[Records contained in a dataset]

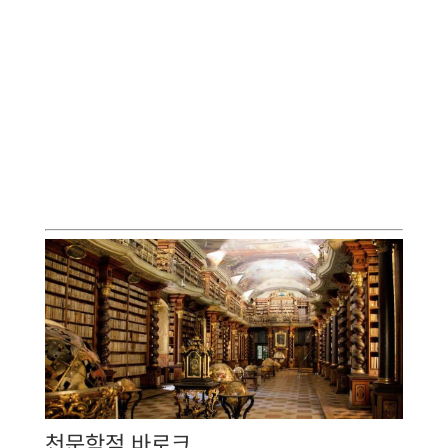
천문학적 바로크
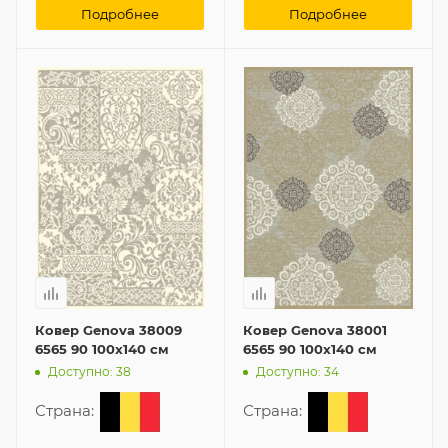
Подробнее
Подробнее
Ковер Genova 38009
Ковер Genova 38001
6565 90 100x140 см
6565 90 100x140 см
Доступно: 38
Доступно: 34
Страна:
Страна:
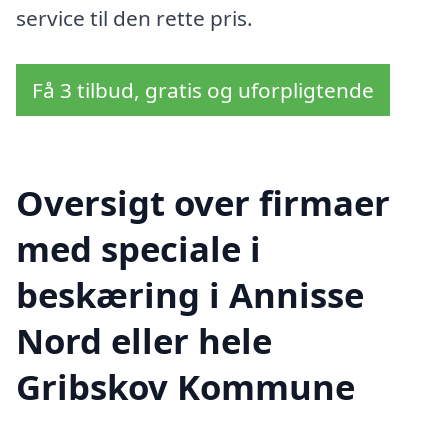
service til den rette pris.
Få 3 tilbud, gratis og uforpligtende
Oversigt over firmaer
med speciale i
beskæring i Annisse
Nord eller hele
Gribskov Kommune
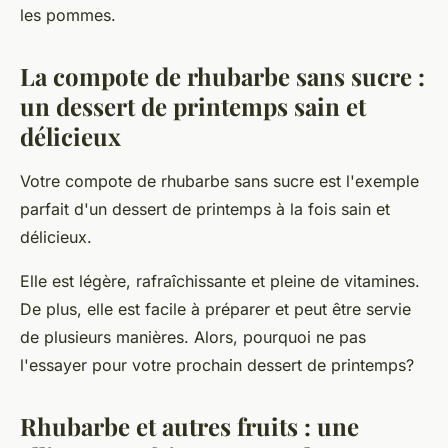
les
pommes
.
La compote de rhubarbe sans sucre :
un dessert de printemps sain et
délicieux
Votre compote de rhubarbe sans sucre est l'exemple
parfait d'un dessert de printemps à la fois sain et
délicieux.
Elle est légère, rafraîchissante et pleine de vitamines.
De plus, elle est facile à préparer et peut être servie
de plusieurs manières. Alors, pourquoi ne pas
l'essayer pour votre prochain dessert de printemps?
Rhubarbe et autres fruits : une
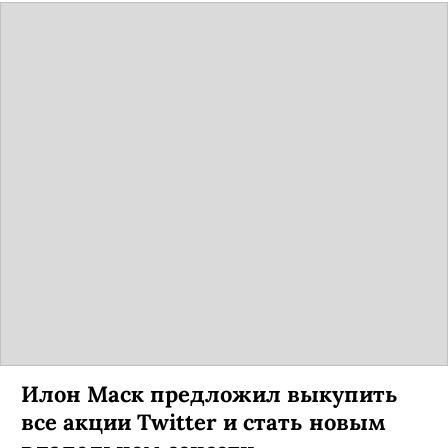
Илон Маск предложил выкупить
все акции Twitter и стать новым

--

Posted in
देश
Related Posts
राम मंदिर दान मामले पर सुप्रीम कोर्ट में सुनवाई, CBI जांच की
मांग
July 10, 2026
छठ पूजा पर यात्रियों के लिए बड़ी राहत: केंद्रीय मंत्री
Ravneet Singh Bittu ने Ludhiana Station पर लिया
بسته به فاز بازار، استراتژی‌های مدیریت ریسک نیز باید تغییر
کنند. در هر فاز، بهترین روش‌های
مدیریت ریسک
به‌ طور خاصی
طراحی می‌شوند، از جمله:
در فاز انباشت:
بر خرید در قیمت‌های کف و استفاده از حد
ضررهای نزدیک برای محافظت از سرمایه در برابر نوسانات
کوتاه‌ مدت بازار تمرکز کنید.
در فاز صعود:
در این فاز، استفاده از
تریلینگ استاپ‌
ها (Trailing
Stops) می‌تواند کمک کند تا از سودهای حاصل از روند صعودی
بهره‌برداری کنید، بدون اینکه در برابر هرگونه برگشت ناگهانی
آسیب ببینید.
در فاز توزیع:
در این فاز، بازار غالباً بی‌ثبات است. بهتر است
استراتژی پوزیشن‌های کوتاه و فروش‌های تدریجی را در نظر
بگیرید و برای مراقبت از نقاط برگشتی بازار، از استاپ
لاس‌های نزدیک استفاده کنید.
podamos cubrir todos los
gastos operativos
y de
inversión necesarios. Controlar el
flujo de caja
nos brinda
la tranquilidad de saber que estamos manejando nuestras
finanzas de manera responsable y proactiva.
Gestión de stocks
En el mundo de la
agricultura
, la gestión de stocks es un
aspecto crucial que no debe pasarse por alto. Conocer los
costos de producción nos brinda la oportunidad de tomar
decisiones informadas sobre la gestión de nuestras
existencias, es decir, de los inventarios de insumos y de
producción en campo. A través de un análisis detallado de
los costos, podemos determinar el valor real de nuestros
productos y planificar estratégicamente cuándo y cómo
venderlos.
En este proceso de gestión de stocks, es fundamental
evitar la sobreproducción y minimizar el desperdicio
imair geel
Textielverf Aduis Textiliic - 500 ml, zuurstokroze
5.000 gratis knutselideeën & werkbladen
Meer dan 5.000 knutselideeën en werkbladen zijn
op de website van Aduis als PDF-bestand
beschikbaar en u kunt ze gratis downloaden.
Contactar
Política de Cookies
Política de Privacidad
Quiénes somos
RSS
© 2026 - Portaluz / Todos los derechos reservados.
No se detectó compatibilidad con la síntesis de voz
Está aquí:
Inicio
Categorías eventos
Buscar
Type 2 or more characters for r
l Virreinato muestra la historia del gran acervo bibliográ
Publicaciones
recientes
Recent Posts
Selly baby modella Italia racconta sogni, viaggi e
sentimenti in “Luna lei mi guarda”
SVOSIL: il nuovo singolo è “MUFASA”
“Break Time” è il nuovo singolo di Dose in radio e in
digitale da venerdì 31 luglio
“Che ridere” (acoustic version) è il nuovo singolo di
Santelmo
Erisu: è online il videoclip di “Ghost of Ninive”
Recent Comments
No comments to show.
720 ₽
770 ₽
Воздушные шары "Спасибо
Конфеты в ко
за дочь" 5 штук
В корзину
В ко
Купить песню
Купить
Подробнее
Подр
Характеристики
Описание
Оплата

Instructions to follow | Give again the stretch of lines above from the one with "Доступно: 38" through the one with "все акции Twitter и стать новым", both ends kept, and copy no pictures.

Task response |
Доступно: 38
Доступно: 34
Страна:
Страна:
service til den rette pris.
Få 3 tilbud, gratis og uforpligtende
Oversigt over firmaer
med speciale i
beskæring i Annisse
Nord eller hele
Gribskov Kommune
les
pommes
.
La compote de rhubarbe sans sucre :
un dessert de printemps sain et
délicieux
Votre compote de rhubarbe sans sucre est l'exemple
parfait d'un dessert de printemps à la fois sain et
délicieux.
Elle est légère, rafraîchissante et pleine de vitamines.
De plus, elle est facile à préparer et peut être servie
de plusieurs manières. Alors, pourquoi ne pas
l'essayer pour votre prochain dessert de printemps?
Rhubarbe et autres fruits : une
Илон Маск предложил выкупить
все акции Twitter и стать новым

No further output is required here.